The answer must consist of each line of the records below that contains the string "source".

Circuit design data
************

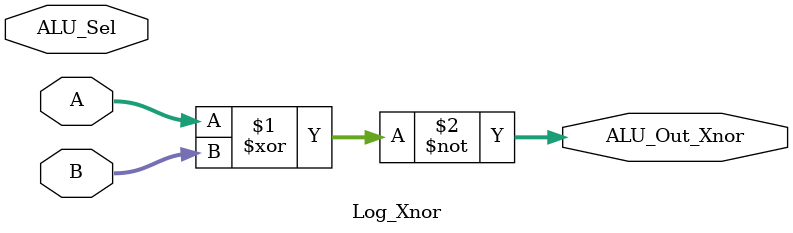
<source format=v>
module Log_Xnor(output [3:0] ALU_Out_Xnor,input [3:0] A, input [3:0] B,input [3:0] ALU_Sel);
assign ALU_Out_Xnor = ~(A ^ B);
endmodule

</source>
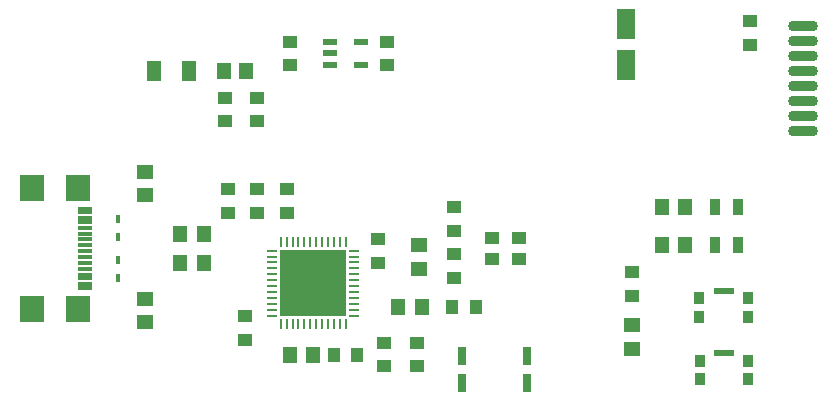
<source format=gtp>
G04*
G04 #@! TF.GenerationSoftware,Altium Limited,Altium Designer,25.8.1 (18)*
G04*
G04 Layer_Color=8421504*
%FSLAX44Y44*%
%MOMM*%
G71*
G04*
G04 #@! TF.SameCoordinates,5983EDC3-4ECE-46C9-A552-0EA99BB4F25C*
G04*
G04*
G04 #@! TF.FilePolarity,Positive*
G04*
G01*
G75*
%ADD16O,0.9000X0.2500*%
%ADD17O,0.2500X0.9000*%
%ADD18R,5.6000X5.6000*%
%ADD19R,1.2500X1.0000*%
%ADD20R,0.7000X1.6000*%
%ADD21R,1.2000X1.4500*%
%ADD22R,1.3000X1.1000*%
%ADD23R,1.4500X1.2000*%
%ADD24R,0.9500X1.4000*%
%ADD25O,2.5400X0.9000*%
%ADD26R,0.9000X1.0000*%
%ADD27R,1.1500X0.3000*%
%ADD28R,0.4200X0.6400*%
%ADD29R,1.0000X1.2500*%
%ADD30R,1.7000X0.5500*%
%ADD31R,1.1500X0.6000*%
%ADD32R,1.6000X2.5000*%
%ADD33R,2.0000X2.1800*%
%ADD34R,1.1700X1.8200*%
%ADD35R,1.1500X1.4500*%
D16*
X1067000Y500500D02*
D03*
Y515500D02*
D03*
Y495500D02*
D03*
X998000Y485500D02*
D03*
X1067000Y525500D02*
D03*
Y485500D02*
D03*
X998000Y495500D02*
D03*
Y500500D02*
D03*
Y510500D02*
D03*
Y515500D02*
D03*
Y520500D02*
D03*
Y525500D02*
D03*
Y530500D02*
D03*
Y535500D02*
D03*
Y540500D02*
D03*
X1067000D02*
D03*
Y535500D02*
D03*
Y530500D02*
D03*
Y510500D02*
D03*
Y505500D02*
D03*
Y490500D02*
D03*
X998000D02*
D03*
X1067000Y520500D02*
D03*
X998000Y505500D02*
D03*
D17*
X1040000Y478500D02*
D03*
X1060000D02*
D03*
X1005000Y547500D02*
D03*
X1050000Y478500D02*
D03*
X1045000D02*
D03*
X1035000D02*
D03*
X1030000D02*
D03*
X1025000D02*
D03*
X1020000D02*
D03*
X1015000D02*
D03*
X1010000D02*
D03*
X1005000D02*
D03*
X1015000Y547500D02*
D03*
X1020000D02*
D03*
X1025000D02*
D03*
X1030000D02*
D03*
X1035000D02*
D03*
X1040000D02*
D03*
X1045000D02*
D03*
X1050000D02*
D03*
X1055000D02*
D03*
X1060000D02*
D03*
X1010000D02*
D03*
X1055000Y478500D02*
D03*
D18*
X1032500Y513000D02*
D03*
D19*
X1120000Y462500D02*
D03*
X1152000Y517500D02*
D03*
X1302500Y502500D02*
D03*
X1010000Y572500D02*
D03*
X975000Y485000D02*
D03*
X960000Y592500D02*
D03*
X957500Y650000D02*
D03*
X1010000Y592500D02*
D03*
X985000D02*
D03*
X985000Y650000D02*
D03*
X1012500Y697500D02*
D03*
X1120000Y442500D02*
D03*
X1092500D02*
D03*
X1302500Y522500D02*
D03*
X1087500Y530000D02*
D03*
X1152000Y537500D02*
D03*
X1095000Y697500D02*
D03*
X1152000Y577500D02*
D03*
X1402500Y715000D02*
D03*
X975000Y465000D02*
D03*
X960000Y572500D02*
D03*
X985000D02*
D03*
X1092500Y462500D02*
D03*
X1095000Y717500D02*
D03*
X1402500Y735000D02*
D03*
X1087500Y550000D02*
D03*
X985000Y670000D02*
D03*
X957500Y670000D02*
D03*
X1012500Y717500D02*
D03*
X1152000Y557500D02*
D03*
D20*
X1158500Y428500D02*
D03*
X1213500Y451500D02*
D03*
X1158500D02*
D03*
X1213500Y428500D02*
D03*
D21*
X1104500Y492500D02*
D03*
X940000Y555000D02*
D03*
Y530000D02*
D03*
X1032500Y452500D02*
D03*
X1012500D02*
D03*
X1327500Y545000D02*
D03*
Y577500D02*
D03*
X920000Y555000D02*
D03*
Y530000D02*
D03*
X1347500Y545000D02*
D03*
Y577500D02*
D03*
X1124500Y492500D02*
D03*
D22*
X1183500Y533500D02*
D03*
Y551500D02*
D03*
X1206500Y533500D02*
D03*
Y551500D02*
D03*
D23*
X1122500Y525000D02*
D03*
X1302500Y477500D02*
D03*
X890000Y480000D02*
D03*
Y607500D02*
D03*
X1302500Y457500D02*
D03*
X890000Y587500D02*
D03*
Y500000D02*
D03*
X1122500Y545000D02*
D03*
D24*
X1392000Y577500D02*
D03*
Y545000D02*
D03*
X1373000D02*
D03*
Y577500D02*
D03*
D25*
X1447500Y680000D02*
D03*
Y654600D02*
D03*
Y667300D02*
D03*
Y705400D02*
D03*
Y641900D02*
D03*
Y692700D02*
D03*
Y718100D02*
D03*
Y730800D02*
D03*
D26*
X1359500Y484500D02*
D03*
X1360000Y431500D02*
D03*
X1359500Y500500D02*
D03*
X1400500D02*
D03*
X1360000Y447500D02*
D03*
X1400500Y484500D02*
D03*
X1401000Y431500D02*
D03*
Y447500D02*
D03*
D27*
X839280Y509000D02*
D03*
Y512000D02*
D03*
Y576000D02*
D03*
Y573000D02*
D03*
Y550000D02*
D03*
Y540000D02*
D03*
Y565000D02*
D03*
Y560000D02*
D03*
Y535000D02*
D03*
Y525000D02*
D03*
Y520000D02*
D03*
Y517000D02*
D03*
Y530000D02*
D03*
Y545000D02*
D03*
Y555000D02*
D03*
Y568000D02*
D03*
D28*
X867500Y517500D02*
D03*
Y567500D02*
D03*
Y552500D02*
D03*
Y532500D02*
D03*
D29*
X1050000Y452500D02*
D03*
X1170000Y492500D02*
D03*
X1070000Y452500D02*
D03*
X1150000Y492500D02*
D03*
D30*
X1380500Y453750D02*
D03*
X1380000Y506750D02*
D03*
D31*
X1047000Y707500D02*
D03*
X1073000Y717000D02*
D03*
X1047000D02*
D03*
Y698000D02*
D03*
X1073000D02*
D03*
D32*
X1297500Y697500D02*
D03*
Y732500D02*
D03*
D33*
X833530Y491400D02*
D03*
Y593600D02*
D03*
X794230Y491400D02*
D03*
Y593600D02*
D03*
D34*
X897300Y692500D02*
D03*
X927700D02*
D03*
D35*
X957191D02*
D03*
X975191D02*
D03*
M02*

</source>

************

**ANSWER FOR THE TASK:**
<source format=v>
</source>
<source format=gtp>
</source>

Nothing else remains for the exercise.